IL-6 and sIL-6R induces STAT3-dependent differentiation of human VSMCs into osteoblast-like cells through JMJD2B-mediated histone demethylation of RUNX2

摘要

Inflammation and vascular calcification are independent risk factors of cardiovascular events. Vascular smooth muscle cells (VSMCs) exhibit osteoblast-like characteristics in response to various stimuli such as oxidized cholesterol and inflammation. However the precise mechanism of transcriptional regulation of VSMCs by inflammatory stimuli remains unclear. We investigated the process and mechanisms of inflammatory cytokineinduced transformation of human VSMCs (hVSMCs) into osteoblast-like cells, with a special focus on epigenetic changes. Our results demonstrated: (1) interleukin-6 (IL-6)/soluble interleukin-6 receptor (sIL-6R) induced transformation of hVSMCs into an osteoblast phenotype, with subsequent vascular calcification, based on the results of Alizarin Red S staining and O-Cresolphthalein complexone method; (2) IL-6/sIL-6R accelerated the expression of runt-related transcription factor 2 (RUNX2) based on the results of quantitative real-time polymerase chain reaction; (3) Knockdown of signal transducer and activator of transcription (STAT) 3 reduced IL-6/sIL-6R-induced RUNX2 mRNA expression and osteoblast transdifferentiation of hVSMCs; (4) Chromatin immunoprecipitation (ChIP) coupled with PCR (ChIP-PCR) identified a STAT-binding site in RUNX2 promoter region containing trimethylated histone 3 lysine 9 (H3K9me3), a transcriptional repressor, and H3K4me3, a transcriptional enhancer.

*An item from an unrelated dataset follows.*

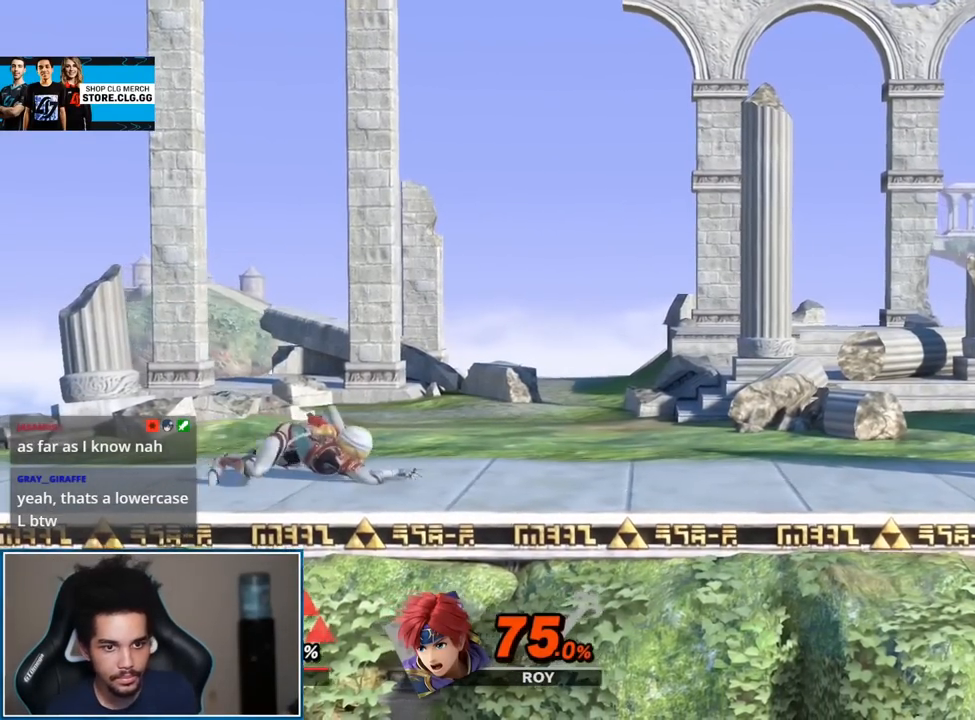
{"buttons": ["Y"], "left_stick": "down-right", "right_stick": "center"}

Stimulation with IL-6/sIL-6R suppressed H3K9me3 but not H3K4me3 through the recruitment of jumonji domain-containing protein (JMJD) 2B, a histone lysine demethylase, at the STAT-binding site in RUNX2 promoter region; (5) IL-6/sIL-6R-induced RUNX2 gene expression was inhibited in hVSMCs pretreated with JIB04, JMJD2 inhibitor, and the inhibitory effect was JIB04 dose-dependent. Our results indicate that the IL-6/STAT3/JMJD2B pathway regulates hVSMCs differentiation into osteoblast-like cells, which suggest its pathogenic role in vascular calcification associated with chronic inflammation.